# What to work on:
Exactly as they appear below, repeat the lines from the one with "and relax. The city boasts a n" through the one with "dancers’ talents up-close.", and no others.

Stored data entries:
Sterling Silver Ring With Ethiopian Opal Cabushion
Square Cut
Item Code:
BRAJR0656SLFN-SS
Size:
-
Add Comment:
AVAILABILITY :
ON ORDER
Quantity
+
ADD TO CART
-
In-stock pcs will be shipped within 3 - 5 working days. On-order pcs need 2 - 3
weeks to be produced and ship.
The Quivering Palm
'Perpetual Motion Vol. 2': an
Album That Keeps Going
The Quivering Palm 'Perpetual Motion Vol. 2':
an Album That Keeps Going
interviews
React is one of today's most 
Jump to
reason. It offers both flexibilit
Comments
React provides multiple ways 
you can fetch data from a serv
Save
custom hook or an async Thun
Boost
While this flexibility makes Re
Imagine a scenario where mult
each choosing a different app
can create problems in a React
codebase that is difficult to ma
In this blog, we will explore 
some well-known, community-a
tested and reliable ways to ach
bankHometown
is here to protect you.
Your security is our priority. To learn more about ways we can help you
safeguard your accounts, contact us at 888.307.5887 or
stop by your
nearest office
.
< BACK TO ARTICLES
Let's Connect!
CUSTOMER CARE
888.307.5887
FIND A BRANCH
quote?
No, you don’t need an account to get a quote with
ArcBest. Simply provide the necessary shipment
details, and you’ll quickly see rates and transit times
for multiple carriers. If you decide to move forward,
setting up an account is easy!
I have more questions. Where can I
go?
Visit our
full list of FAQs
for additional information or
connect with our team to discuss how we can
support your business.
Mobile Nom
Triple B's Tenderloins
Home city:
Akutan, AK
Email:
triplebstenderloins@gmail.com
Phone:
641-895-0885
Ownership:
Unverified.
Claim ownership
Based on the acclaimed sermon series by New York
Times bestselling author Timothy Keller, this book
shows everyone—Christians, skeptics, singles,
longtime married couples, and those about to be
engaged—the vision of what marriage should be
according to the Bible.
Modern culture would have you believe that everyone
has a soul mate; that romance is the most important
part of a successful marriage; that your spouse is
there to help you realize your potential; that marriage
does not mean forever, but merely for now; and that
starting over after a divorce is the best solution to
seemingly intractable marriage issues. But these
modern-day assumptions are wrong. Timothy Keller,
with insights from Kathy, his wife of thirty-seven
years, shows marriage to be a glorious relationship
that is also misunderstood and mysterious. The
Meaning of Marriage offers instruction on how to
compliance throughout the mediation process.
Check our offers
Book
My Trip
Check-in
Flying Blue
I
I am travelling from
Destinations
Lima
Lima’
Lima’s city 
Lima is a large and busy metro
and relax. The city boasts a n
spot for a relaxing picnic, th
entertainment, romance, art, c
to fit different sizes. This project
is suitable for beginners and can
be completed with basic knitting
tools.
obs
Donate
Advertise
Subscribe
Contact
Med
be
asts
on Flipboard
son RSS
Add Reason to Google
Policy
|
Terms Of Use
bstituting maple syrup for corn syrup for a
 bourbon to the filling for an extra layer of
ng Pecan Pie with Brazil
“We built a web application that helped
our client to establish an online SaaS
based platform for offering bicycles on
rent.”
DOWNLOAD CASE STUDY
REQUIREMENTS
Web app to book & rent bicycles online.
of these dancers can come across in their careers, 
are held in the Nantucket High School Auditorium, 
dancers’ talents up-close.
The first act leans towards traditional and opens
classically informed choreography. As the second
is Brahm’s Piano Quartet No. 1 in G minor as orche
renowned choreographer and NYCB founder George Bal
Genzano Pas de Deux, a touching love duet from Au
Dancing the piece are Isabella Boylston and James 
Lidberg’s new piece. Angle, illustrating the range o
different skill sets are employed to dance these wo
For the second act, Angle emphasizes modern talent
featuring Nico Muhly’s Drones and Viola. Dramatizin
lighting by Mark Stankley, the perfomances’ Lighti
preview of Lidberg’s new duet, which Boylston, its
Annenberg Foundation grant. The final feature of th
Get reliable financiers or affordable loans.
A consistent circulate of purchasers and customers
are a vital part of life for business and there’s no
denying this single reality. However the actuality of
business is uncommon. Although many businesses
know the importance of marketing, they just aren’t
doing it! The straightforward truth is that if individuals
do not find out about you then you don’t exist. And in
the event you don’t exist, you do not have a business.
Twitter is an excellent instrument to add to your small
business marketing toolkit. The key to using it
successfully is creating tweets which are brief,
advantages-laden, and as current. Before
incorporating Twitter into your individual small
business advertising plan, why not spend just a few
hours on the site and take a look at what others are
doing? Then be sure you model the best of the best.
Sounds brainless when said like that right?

# Result for this task:
and relax. The city boasts a n
spot for a relaxing picnic, th
entertainment, romance, art, c
to fit different sizes. This project
is suitable for beginners and can
be completed with basic knitting
tools.
obs
Donate
Advertise
Subscribe
Contact
Med
be
asts
on Flipboard
son RSS
Add Reason to Google
Policy
|
Terms Of Use
bstituting maple syrup for corn syrup for a
 bourbon to the filling for an extra layer of
ng Pecan Pie with Brazil
“We built a web application that helped
our client to establish an online SaaS
based platform for offering bicycles on
rent.”
DOWNLOAD CASE STUDY
REQUIREMENTS
Web app to book & rent bicycles online.
of these dancers can come across in their careers, 
are held in the Nantucket High School Auditorium, 
dancers’ talents up-close.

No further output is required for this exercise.